Tess found her grade herself. It was the largest room in the whole building and was presided over by Miss Andrews—a lady of most uncertain age and temper, and without a single twinkle in her grey-green eyes.

But with Tess were several girls she knew—Mable Creamer; Margaret and Holly Pease; Maria Maroni, whose father kept the vegetable and fruit stand in the cellar of one of the Stower houses on Meadow Street; Uncle Rufus' granddaughter, Alfredia (with the big red ribbon bow); and a little Yiddish girl named Sadie Goronofsky, who lived with her step-mother and a lot of step-brothers and sisters in another of the tenements on Meadow Street which had been owned so many years by Uncle Peter Stower.

Agnes and Neale O 'Neil met in the same grade, but they did not have a chance to speak, for the boys sat on one side of the room, and the girls on the other.

The second Kenway girl had her own troubles. During the weeks she lived at the old Corner House, she had been looking forward to entering school in the fall, so she had met all the girls possible who were to be in her grade.

Now she found that, school having opened, the girls fell right back into their old associations. There were the usual groups, or cliques.
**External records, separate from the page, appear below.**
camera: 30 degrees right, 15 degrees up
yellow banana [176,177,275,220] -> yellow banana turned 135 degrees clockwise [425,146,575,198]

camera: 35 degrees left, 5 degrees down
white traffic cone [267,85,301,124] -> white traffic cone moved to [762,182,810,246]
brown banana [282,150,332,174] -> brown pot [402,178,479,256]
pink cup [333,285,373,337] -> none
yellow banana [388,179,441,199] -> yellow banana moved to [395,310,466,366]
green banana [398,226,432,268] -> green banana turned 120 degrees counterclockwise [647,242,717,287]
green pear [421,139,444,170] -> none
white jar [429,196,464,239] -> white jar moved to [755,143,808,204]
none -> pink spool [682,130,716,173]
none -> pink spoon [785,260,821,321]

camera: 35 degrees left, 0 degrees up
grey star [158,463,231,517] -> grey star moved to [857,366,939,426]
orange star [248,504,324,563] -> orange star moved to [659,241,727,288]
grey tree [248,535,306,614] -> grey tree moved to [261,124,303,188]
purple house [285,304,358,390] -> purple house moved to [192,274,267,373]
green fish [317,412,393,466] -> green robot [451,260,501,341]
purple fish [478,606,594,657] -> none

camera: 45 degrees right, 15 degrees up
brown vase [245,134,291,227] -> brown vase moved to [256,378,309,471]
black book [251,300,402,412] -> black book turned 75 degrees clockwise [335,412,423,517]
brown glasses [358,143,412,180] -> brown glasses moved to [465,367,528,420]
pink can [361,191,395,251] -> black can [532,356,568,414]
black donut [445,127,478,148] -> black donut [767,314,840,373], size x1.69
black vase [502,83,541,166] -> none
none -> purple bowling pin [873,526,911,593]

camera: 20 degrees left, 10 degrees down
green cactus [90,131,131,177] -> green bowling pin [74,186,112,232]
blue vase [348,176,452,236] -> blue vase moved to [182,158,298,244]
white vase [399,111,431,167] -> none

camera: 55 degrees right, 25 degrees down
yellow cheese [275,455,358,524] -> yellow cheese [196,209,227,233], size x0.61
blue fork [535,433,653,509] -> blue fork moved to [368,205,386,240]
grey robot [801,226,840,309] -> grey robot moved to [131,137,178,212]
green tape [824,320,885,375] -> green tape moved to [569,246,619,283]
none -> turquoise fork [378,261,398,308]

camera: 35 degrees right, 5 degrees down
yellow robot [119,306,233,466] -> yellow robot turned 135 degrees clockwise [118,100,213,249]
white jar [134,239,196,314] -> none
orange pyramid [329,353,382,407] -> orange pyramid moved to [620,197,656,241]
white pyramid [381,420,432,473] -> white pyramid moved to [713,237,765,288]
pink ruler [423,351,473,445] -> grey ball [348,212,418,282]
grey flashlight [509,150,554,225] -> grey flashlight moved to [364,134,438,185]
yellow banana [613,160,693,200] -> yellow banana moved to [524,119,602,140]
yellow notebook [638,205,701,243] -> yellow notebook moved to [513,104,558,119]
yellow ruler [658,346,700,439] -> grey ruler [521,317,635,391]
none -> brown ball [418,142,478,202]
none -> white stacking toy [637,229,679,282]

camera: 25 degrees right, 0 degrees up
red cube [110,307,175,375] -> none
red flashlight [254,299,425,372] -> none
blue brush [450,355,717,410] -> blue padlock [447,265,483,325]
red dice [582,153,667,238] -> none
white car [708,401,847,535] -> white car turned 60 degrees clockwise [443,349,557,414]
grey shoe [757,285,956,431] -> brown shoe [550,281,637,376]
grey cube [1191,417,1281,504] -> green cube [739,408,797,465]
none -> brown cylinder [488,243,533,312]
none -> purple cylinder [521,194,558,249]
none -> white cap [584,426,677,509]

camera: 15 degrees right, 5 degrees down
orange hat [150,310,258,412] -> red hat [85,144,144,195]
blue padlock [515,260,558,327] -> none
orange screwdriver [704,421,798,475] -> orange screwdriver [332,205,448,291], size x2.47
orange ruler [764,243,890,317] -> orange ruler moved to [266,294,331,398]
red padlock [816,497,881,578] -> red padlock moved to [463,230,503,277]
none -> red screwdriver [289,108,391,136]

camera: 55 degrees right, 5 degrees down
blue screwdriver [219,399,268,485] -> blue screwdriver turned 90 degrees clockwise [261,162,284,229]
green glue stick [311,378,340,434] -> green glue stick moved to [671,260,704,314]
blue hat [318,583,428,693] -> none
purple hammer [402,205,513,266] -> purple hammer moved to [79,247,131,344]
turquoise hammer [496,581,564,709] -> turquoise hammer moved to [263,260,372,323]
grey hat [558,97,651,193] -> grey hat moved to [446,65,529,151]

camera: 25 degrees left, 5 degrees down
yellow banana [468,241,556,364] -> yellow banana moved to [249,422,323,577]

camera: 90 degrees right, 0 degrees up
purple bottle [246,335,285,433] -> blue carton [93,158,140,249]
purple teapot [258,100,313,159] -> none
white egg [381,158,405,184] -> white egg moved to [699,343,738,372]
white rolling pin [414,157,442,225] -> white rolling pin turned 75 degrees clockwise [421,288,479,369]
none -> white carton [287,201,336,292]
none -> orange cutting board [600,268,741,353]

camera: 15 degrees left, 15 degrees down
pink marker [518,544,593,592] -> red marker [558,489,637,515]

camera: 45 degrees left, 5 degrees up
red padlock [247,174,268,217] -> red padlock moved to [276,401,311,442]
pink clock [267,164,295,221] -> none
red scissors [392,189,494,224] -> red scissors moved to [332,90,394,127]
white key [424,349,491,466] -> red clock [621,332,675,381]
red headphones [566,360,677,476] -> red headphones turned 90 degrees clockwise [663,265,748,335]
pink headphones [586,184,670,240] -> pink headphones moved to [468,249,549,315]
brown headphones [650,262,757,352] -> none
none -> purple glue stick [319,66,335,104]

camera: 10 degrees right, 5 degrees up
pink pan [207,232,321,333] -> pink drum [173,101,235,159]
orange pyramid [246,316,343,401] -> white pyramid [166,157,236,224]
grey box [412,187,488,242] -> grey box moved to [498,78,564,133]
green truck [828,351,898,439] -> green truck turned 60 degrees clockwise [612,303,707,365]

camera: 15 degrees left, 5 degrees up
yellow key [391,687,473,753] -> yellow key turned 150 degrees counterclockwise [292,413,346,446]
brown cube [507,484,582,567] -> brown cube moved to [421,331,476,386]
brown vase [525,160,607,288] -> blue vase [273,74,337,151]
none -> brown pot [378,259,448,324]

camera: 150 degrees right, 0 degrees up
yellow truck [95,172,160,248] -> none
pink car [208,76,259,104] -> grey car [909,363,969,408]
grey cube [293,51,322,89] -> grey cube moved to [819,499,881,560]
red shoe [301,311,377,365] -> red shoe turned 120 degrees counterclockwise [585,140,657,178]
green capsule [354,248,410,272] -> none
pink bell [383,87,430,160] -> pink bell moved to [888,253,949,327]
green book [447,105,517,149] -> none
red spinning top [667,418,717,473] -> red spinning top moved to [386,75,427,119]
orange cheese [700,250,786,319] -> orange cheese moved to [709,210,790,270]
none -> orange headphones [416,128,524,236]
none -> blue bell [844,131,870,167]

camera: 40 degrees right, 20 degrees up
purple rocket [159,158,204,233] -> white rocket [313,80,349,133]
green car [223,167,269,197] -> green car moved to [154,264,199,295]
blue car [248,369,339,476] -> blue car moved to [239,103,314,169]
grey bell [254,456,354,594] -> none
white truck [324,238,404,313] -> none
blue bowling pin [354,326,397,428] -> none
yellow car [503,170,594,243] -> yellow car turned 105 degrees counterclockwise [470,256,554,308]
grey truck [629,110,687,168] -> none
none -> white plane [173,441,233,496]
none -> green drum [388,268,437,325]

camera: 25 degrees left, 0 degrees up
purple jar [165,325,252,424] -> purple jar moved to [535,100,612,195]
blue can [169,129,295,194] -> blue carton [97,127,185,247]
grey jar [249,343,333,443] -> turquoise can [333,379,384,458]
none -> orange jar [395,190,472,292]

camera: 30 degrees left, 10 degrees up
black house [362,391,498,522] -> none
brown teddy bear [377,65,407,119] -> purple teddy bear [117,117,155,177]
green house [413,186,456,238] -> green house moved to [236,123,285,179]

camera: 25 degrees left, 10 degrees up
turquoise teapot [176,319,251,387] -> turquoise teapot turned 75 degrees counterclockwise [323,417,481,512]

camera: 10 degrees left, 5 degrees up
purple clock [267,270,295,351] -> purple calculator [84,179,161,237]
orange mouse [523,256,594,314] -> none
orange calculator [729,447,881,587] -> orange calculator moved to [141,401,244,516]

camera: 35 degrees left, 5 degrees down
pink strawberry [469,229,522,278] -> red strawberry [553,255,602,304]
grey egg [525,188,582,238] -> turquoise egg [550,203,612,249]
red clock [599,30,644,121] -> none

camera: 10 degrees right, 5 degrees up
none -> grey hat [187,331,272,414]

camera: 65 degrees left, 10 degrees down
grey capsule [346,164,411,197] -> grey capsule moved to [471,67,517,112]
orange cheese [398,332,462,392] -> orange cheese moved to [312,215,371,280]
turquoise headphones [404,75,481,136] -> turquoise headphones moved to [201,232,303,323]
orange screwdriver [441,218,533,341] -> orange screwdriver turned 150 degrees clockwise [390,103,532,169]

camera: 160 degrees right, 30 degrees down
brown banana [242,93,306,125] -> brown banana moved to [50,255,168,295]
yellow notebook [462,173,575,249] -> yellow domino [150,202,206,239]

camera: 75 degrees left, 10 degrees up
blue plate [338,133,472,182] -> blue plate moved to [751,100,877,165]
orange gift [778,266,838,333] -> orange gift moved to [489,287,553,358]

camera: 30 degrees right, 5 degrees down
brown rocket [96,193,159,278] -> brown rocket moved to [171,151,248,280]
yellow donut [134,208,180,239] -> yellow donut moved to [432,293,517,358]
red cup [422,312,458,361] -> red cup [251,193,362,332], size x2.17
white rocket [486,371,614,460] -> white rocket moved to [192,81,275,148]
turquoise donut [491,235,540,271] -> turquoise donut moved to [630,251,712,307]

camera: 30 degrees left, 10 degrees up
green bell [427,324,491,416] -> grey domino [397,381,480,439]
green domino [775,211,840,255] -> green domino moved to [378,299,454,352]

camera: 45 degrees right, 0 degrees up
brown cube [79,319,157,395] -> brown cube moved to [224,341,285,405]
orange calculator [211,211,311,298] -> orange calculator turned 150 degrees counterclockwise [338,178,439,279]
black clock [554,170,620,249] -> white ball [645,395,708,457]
She would have to earn her place in the school, just as though she did not know a soul.

Beatrice, or "Trix" Severn, was not one of those whom Agnes was anxious to be friendly with; and here Trix was in the very seat beside her, while Eva Larry and Myra Stetson were across the room!

The prospect looked cloudy to Agnes, and she began the first school session with less confidence than any of her sisters.